Выяснилось, что ему пятьдесят семь — возраст преклонный, но выглядел Броневский куда старше.
— А не желаете ли, господин Пушкин, сад посмотреть? Яблочки, хурма… — и повёл показывать сад.
— Вы всё хозяйничаете, Семён Михалыч, — полуодобрительно-полусочувственно заметил Раевский-старший.
— Тружусь, — затряс редким седым пухом Броневский. — Возделываю землю, из которой, так сказать, взят.
Короткими лапками тянулся Семён Михайлович к веткам, поглаживал крепкие, здоровые бока зреющих яблок.
Пушкин понял, что тяжёлая служба погасила и смяла Броневского; и тот не смог избежать её жерновов, ибо от природы не умел обходиться без труда.
— Когда-нибудь и ты, Алекса, будешь таким добрым садоводом, — усмехнулся Раевский старший.
Александр Николаевич покривил рот и не ответил, зато вмешался Николя, заметивший, что в наблюдении утреннего сада есть прелесть, понятная только человеку утончённому. А ты его посади и ухаживай, хотелось сказать на эти его слова.
Александр Раевский в присутствии отца делался молчалив. Он, кажется, сам не знал, как держаться; строить из себя Байрона, как Николя, было не по возрасту, а совпадать с Николаем Николаевичем-старшим во взглядах на мир не удавалось, да он и не пытался. Что же до Николя, — тот переживал увлечение томной романтикой.
Когда трубки были выкурены, а сад оценён гостями, Пушкин с Раевским поймали Семёна Михайловича без посторонних.
— Господин Броневский, нам необходима ваша помощь.
— Да-да? — подслеповатый взгляд на Раевского. — Помощь, судари мои, я всегда… Какая, говорите.
— Ваши агенты. Вы ведь не позабыли этих своих вездесущих?..
Что-то переменилось в лице бывшего губернатора.

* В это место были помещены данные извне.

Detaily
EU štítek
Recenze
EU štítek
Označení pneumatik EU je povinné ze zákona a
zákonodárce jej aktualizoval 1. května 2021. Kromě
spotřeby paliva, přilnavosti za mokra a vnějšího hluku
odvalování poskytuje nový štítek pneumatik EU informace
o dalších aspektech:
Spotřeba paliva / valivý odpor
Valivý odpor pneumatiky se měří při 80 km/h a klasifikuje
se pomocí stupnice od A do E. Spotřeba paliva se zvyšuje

Показалось, что он сейчас позовёт на помощь. Раевский протянул ему подписанные в Коллегии бумаги.
— Я помощник господина Пушкина в выполнении mission secrète. Вы как сотрудник Коллегии и бывший градоначальник сможете оказать нам неоценимую услугу…
— А! стало быть, граф и вас успел запрячь. Я уж перестал удивляться, когда Нессельроде выкидывает такое… А всё ж-таки поэта жалко. Жалко, сударь мой милый! — Броневский сгорбился, но в глазах его впервые зажёгся огонь предстоящего дела; сейчас он говорил первое, что приходило в голову, думая о другом. — Запомните, господа, когда вы оставите службу, уедете куда-нибудь в Париж, даже умрете — граф всё равно придумает, как использовать вас для своего ведомства… Я четыре года в отставке, но нет, до сих пор гонцы ко мне: «сослужите службу, Семен Михалыч!»
— Какие гонцы? что за служба?
— Пойдемте-ка наверх, — он повёл Пушкина к своему кабинету; Раевский поспешал следом. — Привезли послание от графа. Его сиятельство просит меня проследить за крымскими греками. В Молдавии и Одессе сейчас собираются силы греческих повстанцев, сторонников патриотического братства «Филики Этерия», кажется, они замыслили революцию.